Je me réveille déshydraté, ayant peu dormi, il paraît que je suis pâle et mou. Mais nous marchons doucement. Pascal, en blaguant, dit : « Alan, c’est une belle mécanique, mais il suffit d’un grain de sable. » Lorsque cela lui arrivera, un peu plus tard et pour plusieurs jours, il sera en pire état que moi. A un coude du torrent, près d’une source, Bernard arrive à ramasser dans une boite de conserve des paillettes argentées qui stagnent sur la rive. Elles brillent comme de l’argent, mais il s’agit peut-être seulement de plomb argentifère.

La montée est progressive. De petites filles d’une douzaine d’années avancent, courbées en deux sous d’énormes bottes de foin frais coupé. Elles se rendent au souk local d’Abachou. Elles ont le costume traditionnel de la région, une sorte de boubou très coloré, et portent un foulard sur la tête.

Les hommes et les garçons sont habillés le plus souvent à l’européenne, de pantalons de survêtements et de vieux tee-shirts. Certains portent, par-dessus, la djellaba ou la gandoura de laine. Il ne fait pas chaud ici, le soir venu.

A la pause de midi, au bord du torrent, au Vieux-Abachou, les Berbères installent le pique-nique, débâtent les mules, et préparent le repas. Tomates et concombres sont encore lavés directement dans l’eau du torrent ; la vaisselle y sera faite aussi. On peut toujours mettre des pastilles dans l’eau à boire ! Mais cette fois je suis prudent et j’évite les crudités. Réhydraté par le thé depuis ce matin, je revis.

Les villages succèdent aux champs en terrasse qui paraissent, de loin, des rubans accrochés aux flancs de la montagne. Le jeu des couleurs est fascinant en cette saison, du jeune au vert tendre, du gris à l’ocre rouge, tout cela sous le bleu pur du ciel. La Berbérie est un beau pays. Des gamins nous suivent toujours un moment lorsqu’ils nous voient ; ils nous sortent les seuls mots de français qu’ils aient aussitôt appris : « bonjour », « donne-moi un stylo », « un bonbon ». Au premier village après la halte de midi, un petit d’environ 7 ans au beau visage avait le vrai type berbère aux cheveux bruns, aux grands yeux. Ses dents de lait commençaient à tomber et son tee-shirt était déchiré sur la poitrine. Je lui ai donné mes derniers chewing-gums. Sa petite main était ridée par la terre.
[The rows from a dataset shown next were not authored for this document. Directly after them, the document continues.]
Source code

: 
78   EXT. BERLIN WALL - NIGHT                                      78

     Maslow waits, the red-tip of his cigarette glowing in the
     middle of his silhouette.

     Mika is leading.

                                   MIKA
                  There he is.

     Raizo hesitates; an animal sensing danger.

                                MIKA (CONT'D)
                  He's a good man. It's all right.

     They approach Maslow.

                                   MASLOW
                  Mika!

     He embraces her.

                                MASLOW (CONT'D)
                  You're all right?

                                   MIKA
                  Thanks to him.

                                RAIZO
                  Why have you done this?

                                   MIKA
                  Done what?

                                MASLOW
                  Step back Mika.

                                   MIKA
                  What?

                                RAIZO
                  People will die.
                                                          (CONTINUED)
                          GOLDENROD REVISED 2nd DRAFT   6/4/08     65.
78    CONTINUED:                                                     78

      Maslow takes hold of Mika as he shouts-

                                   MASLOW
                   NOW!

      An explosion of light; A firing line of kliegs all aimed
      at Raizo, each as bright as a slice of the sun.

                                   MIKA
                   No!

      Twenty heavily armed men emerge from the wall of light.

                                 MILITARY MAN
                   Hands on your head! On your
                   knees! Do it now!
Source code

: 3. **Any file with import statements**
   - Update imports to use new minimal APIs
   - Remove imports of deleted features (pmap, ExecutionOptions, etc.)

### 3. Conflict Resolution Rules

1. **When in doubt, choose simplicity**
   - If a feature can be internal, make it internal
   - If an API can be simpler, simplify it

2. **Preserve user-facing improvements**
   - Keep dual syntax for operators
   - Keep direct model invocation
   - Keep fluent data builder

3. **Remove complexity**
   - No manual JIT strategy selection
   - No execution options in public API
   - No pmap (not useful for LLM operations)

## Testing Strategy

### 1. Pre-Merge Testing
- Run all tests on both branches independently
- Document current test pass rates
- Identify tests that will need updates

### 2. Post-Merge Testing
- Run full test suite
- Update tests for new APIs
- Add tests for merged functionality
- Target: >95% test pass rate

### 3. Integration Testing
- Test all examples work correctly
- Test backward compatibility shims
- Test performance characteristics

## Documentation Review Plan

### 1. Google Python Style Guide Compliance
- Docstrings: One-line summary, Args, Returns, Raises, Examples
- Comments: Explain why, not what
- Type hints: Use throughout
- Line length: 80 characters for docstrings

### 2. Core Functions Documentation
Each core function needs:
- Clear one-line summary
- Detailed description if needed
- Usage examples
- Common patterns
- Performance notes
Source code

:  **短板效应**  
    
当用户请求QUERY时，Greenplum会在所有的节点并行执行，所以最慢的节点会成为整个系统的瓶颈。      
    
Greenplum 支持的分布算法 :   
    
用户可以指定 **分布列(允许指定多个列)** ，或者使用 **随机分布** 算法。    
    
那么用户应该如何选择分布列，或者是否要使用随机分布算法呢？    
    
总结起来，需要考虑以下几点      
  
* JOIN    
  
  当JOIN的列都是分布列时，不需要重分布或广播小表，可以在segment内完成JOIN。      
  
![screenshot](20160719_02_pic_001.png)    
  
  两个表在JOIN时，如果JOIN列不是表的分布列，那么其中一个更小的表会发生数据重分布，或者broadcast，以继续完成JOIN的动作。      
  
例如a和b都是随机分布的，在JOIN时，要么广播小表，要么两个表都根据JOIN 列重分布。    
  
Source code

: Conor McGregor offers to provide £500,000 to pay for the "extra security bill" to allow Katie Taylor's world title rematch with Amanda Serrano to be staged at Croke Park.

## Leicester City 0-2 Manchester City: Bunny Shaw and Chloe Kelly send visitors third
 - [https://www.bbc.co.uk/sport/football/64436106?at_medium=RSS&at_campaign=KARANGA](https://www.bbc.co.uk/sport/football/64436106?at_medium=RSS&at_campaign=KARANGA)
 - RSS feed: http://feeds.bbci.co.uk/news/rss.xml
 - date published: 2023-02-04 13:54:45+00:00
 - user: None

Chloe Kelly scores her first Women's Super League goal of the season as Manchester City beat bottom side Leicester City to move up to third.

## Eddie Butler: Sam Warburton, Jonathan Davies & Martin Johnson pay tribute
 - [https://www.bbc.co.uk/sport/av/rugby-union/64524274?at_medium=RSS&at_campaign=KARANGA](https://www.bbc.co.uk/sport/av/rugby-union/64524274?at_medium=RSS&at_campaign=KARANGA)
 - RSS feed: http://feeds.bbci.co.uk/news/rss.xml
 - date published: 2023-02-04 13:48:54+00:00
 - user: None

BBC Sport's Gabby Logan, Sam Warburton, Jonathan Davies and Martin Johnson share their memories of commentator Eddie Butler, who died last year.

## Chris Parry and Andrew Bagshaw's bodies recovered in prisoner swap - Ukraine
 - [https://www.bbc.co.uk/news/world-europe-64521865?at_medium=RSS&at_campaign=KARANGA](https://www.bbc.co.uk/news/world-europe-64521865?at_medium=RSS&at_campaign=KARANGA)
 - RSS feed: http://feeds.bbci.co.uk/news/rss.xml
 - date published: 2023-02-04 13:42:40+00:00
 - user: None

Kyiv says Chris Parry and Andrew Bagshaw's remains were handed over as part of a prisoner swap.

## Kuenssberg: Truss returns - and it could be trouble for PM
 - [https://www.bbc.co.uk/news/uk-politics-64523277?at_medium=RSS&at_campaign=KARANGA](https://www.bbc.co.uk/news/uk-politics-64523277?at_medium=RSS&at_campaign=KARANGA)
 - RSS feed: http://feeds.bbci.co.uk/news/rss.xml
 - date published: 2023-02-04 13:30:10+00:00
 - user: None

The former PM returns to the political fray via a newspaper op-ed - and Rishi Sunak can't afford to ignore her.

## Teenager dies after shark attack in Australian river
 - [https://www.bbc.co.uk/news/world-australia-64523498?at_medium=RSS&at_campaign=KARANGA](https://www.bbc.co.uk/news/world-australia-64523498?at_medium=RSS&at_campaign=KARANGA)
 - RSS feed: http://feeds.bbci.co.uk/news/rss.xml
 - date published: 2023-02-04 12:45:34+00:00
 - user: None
Nous montons encore en altitude. Des troupeaux sont disséminés sur la montagne. Du haut, des gamins crient pour se faire remarquer. Nous atteignons 2200 m au col Tizi n’Tighist et faisons la pause vespérale sur un versant herbu, garni aussi de coussins épineux. De l’eau coule encore dans le coin. Il y en a partout.

Le soir, je suis fatigué mais moins qu’hier. Je commence à trouver le rythme. Pastis, puis Poire Williams apportés de France par les uns et les autres pour les fraîcheurs vespérales ; le repas ne peut ensuite qu’être joyeux. Nous faisons plus ample connaissance avec les Berbères qui nous accompagnent. Il y a deux Mohammed, le chef des muletiers et le cuistot ; il y a un Ahmet, et le benjamin, Mimoun qui déclare avoir 19 ans. Il en paraît 16 avec sa face ronde et son corps fluet. Le coucher du soleil envahit les montagnes de rose et de violet, en dégradé. La nuit est très étoilée, immense. Il ne fait pas si froid, bien que nous dormions à 2400 m.